▶ **STUDY TEXT**
■ ■ ■ ■

Sole Long L.A.
For 28 years he toiled at the feet of the most powerful people in Los Angeles--the judges, bankers, lawyers and politicians around the downtown Civic Center who run the city.
With a friendly smile, cobbler Sergio Benavides kept the big shots on the move, ready at a moment’s notice to nail new soles on their glossily polished wingtips or mend torn leather on their fancy tasseled loafers.
But Benavides never made a secret of his desire to move on himself.
His goal, he would tell visitors to his 15-foot-wide shop, was to find a teaching job where he could pass along the disappearing craft of shoemaking--the trade that he learned at the foot of his father while growing up in Mexico.
So when Benavides, 50, finally decided to apply for a teaching job at about the only place where shoemaking is taught--the state prison system--he went armed with letters of recommendation guaranteed to make inmates and wardens alike take notice.
“He is an extremely hard-working, articulate man . . . he will be an asset,” wrote customer Enrique Romero, a Superior Court judge.

■ ■ ■ ■

▶ **DATA EXTRACTS**
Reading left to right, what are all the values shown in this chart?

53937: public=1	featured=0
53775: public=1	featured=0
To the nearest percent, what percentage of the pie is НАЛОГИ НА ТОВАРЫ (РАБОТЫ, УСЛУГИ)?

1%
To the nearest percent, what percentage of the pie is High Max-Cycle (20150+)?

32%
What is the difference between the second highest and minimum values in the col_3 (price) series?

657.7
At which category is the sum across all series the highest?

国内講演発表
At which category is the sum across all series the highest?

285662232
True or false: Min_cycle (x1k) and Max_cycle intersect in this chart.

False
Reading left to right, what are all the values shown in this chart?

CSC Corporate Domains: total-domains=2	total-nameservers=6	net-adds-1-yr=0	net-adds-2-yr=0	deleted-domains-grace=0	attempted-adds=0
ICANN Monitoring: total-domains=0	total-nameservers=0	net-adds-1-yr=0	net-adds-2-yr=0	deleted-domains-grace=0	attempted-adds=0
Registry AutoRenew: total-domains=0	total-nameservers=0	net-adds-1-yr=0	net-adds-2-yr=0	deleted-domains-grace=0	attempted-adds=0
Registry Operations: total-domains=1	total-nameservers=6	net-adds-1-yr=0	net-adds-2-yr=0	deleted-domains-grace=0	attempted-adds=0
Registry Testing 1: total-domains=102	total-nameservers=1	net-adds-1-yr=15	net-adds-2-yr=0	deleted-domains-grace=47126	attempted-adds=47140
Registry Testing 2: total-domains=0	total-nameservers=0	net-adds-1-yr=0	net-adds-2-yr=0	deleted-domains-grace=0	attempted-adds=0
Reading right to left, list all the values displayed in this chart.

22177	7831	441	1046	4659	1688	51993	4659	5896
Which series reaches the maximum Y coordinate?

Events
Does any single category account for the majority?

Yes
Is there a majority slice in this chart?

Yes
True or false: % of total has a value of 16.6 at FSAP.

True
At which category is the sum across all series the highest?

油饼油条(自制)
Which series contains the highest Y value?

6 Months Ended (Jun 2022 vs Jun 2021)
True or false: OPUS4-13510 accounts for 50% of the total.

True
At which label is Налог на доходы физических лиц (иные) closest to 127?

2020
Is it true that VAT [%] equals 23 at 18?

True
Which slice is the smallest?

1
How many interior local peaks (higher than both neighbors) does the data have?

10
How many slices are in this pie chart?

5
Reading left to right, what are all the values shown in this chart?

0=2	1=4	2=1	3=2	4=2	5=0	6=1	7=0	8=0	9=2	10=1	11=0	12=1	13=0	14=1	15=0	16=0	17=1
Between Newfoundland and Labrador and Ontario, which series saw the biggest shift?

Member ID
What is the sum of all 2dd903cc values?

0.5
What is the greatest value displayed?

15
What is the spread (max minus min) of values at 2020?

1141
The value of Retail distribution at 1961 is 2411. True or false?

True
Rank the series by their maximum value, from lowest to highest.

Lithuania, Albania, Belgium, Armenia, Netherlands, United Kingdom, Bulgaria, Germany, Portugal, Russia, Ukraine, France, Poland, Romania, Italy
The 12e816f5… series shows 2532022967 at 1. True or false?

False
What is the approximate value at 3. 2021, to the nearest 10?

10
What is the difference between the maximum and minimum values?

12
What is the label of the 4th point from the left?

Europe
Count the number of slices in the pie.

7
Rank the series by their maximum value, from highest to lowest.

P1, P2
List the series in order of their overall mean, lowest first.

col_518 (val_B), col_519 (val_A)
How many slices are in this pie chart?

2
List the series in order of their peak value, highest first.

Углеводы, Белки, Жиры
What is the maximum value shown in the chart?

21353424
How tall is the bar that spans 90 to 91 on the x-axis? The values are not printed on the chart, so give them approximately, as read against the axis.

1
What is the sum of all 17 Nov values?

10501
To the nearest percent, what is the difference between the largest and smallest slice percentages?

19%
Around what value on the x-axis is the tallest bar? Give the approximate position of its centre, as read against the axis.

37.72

■ ■ ■ ■

▶ **WHAT TO DO**
Please summarize the article about the Los Angeles cobbler in two sentences. The listing is not needed for this work.

▶ **ANSWER BOX**
For 28 years, cobbler Sergio Benavides repaired the shoes of the judges, bankers, lawyers and politicians around the downtown Los Angeles Civic Center while hoping to find a teaching job where he could pass on the shoemaking craft he learned from his father in Mexico. At 50, he applied to teach shoemaking in the state prison system, armed with letters of recommendation that included one from Superior Court judge Enrique Romero.